BEGIN EXERCISE PASSAGE

The invention relates to a paper making process in which improved drainage and retention is obtained by the addition of an effective amount of a cationic dispersion polymer to an aqueous cellulosic paper making slurry prior to shearing the slurry; which cationic dispersion polymer is selected from a group of copolymers consisting of:
i) a copolymer of about 10 mole % DMAEA.BCQ and about 90 mole % AcAm;
ii) a copolymer of about 10 mole % DMAEA.MCQ and about 90 mole % AcAm; and
iii) a copolymer of about 20 mole % DMAEA.MCQ and about 80 mole % AcAm; and
adding to the slurry, after said cationic dispersion polymer is added and the slurry is sheared,
a microparticle selected from the group consisting of
a) copolymers of acrylic acid and acrylamide;
b) bentonite; and
c) dispersed silica.

Description

CROSS-REFERENCE TO RELATED APPLICATIONS

This application is a continuation-in-part of U.S. patent application Ser. No. 08/845,795, filed Apr. 25, 1997, now pending; which is a continuation of U.S. patent application Ser. No. 08/641,671, filed May 1, 1996, now abandoned.

END EXERCISE PASSAGE
BEGIN RAW DATA

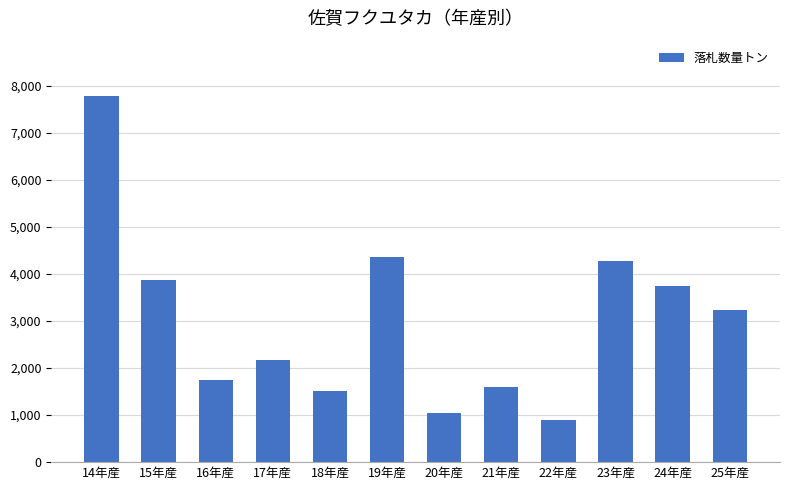

At which category does the chart reach its minimum across all series?

22年産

END RAW DATA

Reproduce the paper making passage above word for word, beginning at "The invention relates" and stopping after "c) dispersed silica.".

[OUTPUT FOR THIS EXERCISE]
The invention relates to a paper making process in which improved drainage and retention is obtained by the addition of an effective amount of a cationic dispersion polymer to an aqueous cellulosic paper making slurry prior to shearing the slurry; which cationic dispersion polymer is selected from a group of copolymers consisting of:
i) a copolymer of about 10 mole % DMAEA.BCQ and about 90 mole % AcAm;
ii) a copolymer of about 10 mole % DMAEA.MCQ and about 90 mole % AcAm; and
iii) a copolymer of about 20 mole % DMAEA.MCQ and about 80 mole % AcAm; and
adding to the slurry, after said cationic dispersion polymer is added and the slurry is sheared,
a microparticle selected from the group consisting of
a) copolymers of acrylic acid and acrylamide;
b) bentonite; and
c) dispersed silica.